Re: Praclaux Crater and the global flood (fwd)

Glenn Morton (grmorton@waymark.net)
Wed, 05 Nov 1997 22:03:52 -0600

Hi Art,

At 11:24 AM 11/5/97 -0800, Arthur V. Chadwick wrote:
>At 11:10 PM 11/4/97 -0600, Glenn wrote:
>
>
>>Give each layer 1 day for recolonization of burrowers the
>>deposit would require 41 years. Haymond bed 1300 m thick entire
>>column 5000 m thick. Deposit by Noah flood 1300/5000*326=95 days
>>this means 157 couplets / day. with burrows.
>>
>>I don't think you can re-colonize in one day. Allen, how do you explain
>>this? And I can get you more.
>
>Burrowing organisms will recolonize as fast as necessary to prevent
>suffocation. If sediment load is high, the burrowers will burrow fast..
>Defining recolonization as opposed to escape burrows is subjective, and
>would be somewhat defined by the nature (but not necessarily by the amount)
>of burrowing. In other words, I do not view the argument as compelling in
>the sense that you intend it to be. A continuous sediment load would
>require continuous burrowing by the infauna.

We know that the burrows were filled in from the sand above them. Thus the
burrow was open when the sand was deposited on top of the shale. Surely
some of the animals would be killed, leaving fewer animals to recolonize.
Yet we find burrows as numerous at the top as at the bottom.
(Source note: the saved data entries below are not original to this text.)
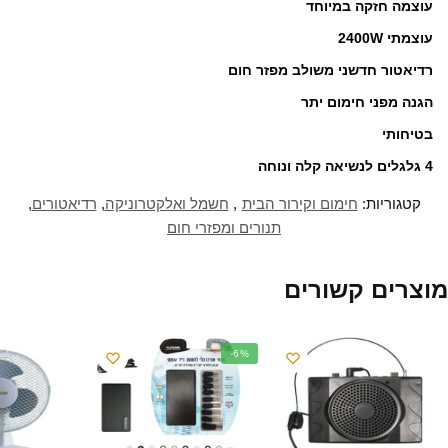
ח
ן
ן
ד
ש
י
עוצמה חזקה במיוחד
ד
ח
ח
ש
)
י
ש
ד
ד
)
ל
)
ש
ש
(
עוצמתי 2400W
)
)
נ
פ
ת
רדיאטור חדשני משולב מפזר חום
ח
ב
הגנה מפני חימום יתר
ח
ל
ו
בטיחותי
ן
ח
ד
4 גלגלים לנשיאה קלה ונוחה
ש
)
קטגוריות:
חימום וקירור הבית
,
חשמל ואלקטרוניקה
,
רדיאטורים
,
תנורים ומפזרי חום
מוצרים קשורים
-6%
Remember that the Haymond formation was being deposited at a rate of 1300
feet/95 days=13.6 feet per day. There were also 157 layers with burrows
deposited every day.(15000 layers with burrows/95 days) What this means is
that these animals would have to dig 157 burrows per day only to have them
filled with sand and then recolonize. At 157 burrows per day the animal had
to dig a new burrow every ten minutes. When did he eat?